Li Xiangdong, a Beijing municipal environmental management official, said 492 deicing snow vehicles and 771 back up vehicles, besides more than 10,000 tons of snow-melting chemicals, had been prepared to deal with snowfall this winter.
Saying that heavy snowfall was likely to continue, Li urged other departments to brace up for a "snow clearing campaign" on the first working day after the New Year break.
In Chaoyang district, nearly 6,000 tons of snow-melting chemicals had been used as of 3 pm yesterday, said Fu Huaitao, an official with the district environment cleaning center.
The Beijing Meteorological Bureau said the snow would be followed by strong winds, with a "significant temperature drop" tomorrow.
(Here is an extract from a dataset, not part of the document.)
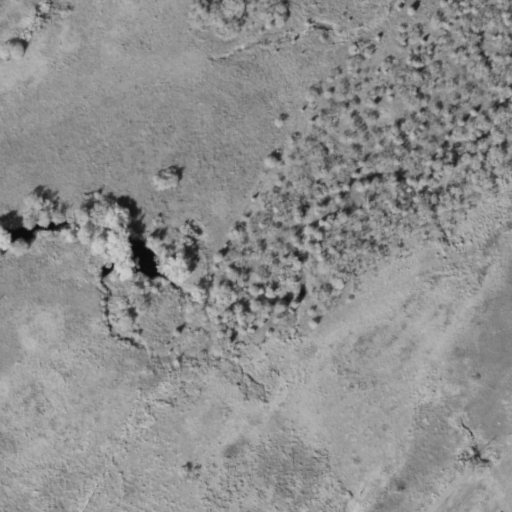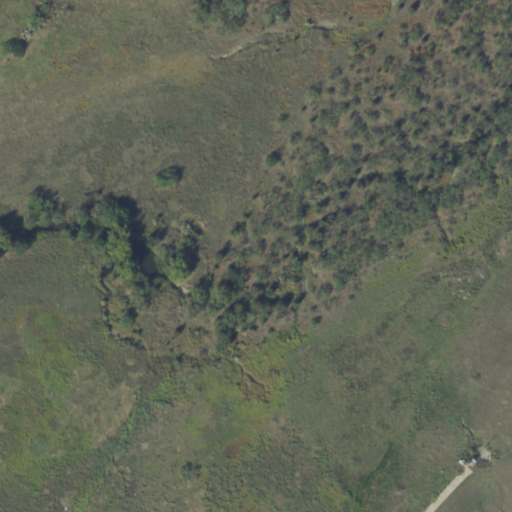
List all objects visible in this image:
building: (5, 510)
The cold wave will likely continue till Thursday, when the temperature will dip to a shivering minus 16 C, it said.
Beijing, which over the past few years has seen little winter snow, has experienced several falls so far this season, including at least one man-made snowstorm to help ease a prolonged drought.
Beijing Environment Sanitation Engineering Group Co Ltd had pre-used snow-melting agent put on some pilot roads in case the snow would turn into ice during the night.
However, an insider told China Daily that the snow-melting agent could have a negative impact on city infrastructure.
Forestry statistics earlier showed more than 10,000 trees along the city's streets and 200,000 sq m of grassland were destroyed from excessive salt produced by the snow-melting agent in 2005, resulting in an economic loss of about 30 million yuan
Questions:
1. How many cleaners were involved in clearing Beijing’s snow?
2. How many tons of snow-melting chemicals were prepared?
3. What caused trees and grassland to be destroyed in 2005?
Answers:
1. 20,000.
2. 10,000 tons.
3. Excessive salt produced by the snow-melting agen.